Time, that is the temporality of the work and of the vision, is one of the central theme of the critic thought of
Ragghianti and defines the critical line of his activity as a theorist of the figurative art.
Time in painting is represented, but not reproduced as in cinema; however, in the work of figurative art a temporal succession exists and is given by the time of vision or reading. It is a temporality activated by the viewer, by the path and the duration of the glance. A temporality that finds its measure and its scan in the structure itself of the work of art.
It is on this level that Ragghianti finds his arguments of greatest theoretical importance about the uniqueness between figurative arts and cinema.
The project of a “filmic” approach to visual arts therefore derives from a preliminary recognition of homogeneity between cinema and painting. Through the editing of the film and the movement of the camera, the film becomes a “simulation” method of the view mode of the work. Cinema as “objective correlative” of a reading path of a critical method.

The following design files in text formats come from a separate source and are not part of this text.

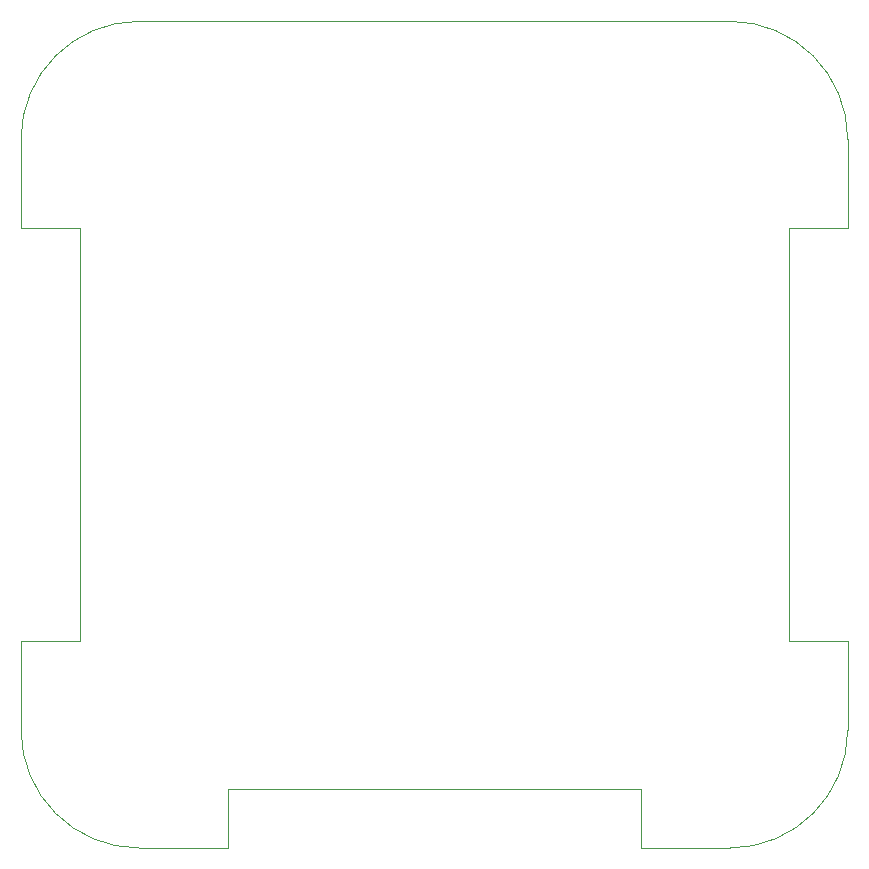
<source format=gm1>
G04 #@! TF.GenerationSoftware,KiCad,Pcbnew,8.0.7*
G04 #@! TF.CreationDate,2025-04-19T00:44:47-07:00*
G04 #@! TF.ProjectId,Hardware,48617264-7761-4726-952e-6b696361645f,rev?*
G04 #@! TF.SameCoordinates,Original*
G04 #@! TF.FileFunction,Profile,NP*
%FSLAX46Y46*%
G04 Gerber Fmt 4.6, Leading zero omitted, Abs format (unit mm)*
G04 Created by KiCad (PCBNEW 8.0.7) date 2025-04-19 00:44:47*
%MOMM*%
%LPD*%
G01*
G04 APERTURE LIST*
G04 #@! TA.AperFunction,Profile*
%ADD10C,0.050000*%
G04 #@! TD*
G04 APERTURE END LIST*
D10*
X166000000Y-103000000D02*
X148500000Y-103000000D01*
X131000000Y-90500000D02*
X131000000Y-98000000D01*
X201000000Y-98000000D02*
G75*
G02*
X191000000Y-108000000I-10000000J0D01*
G01*
X136000000Y-73000000D02*
X136000000Y-55500000D01*
X191000000Y-38000000D02*
G75*
G02*
X201000000Y-48000000I0J-10000000D01*
G01*
X141000000Y-108000000D02*
G75*
G02*
X131000000Y-98000000I0J10000000D01*
G01*
X136000000Y-73000000D02*
X136000000Y-90500000D01*
X196000000Y-90500000D02*
X201000000Y-90500000D01*
X201000000Y-55500000D02*
X201000000Y-48000000D01*
X201000000Y-90500000D02*
X201000000Y-98000000D01*
X183500000Y-103000000D02*
X183500000Y-108000000D01*
X136000000Y-55500000D02*
X131000000Y-55500000D01*
X131000000Y-48000000D02*
G75*
G02*
X141000000Y-38000000I10000000J0D01*
G01*
X196000000Y-73000000D02*
X196000000Y-90500000D01*
X136000000Y-90500000D02*
X131000000Y-90500000D01*
X196000000Y-73000000D02*
X196000000Y-55500000D01*
X191000000Y-108000000D02*
X183500000Y-108000000D01*
X148500000Y-103000000D02*
X148500000Y-108000000D01*
X196000000Y-55500000D02*
X201000000Y-55500000D01*
X191000000Y-38000000D02*
X141000000Y-38000000D01*
X166000000Y-103000000D02*
X183500000Y-103000000D01*
X148500000Y-108000000D02*
X141000000Y-108000000D01*
X131000000Y-48000000D02*
X131000000Y-55500000D01*
M02*

</source>
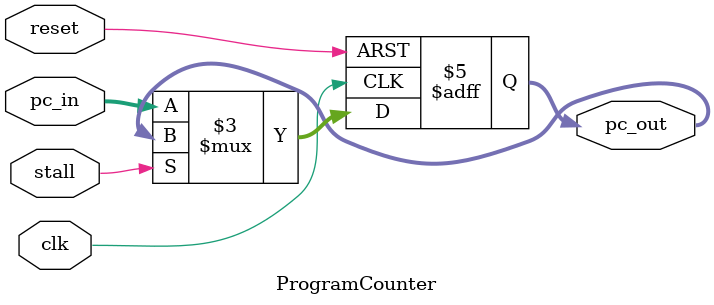
<source format=v>
module ProgramCounter (
    input clk, reset, stall,
    input [31:0] pc_in,
    output reg [31:0] pc_out
);

    always @(posedge clk or posedge reset) begin
        if (reset) begin
            pc_out <= 32'd0;
        end
        else if (stall);
        else 
            pc_out <= pc_in;
    end
endmodule


</source>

The Deposition by Raphael, the first critofilm (1948)

His first critofilm, The Deposition by Raphael, already presents, from an ideational point of view, a range of innovative techniques implemented by the art historian only in the 1950s, thanks to the means made available by the enlightened producer, Adriano Olivetti. From 1954 to 1963, Ragghianti makes 18 critofilm for Olivetti. Compared to the visual aspect, the verbal comment had, for the art historian, less value, was tackled last, only after the filming and editing phases: “An art film is always, ideally speaking, silent: concrete in its own language, the cinematograph, with no other addition”. (Film d’arte, […], in Arti della visione, I, Einaudi, Torino, 1975, p. 225-240).

Criticism through images

The critofilm by Ragghianti, for their research method and their clarity of exposition, are real forms of criticism and history through the reading by images that from time to time adapts to the specific subject, to the single artistic event. Carlo Ludovico Ragghianti was a precursor also from a technical point of view, using filming tools extremely advanced for that time: cinemascope, aerial views, special trolleys for the movements of the camera, with which he could re-contextualize the work of art in the external and surrounding environment.

Regarding to the camera movements on the work of art, Ragghianti says: “Filming, like criticism, will have to be obedient to the formal expression, exclusively in the way it constituted itself. It is therefore necessary to place ourselves as closely as possible in the situation of the operating artist and almost to remake his gesture, come back to the perspective he traced and imposed for the vision and taste, to follow his choices of the point or the points of view, of the static bond or from the dynamic track of the shots, both unique and multiple, both detached and linked, both still and moving, both attiring or wrapping, emanating or centrifugal, and so on”. (ibidem, p. 225-240).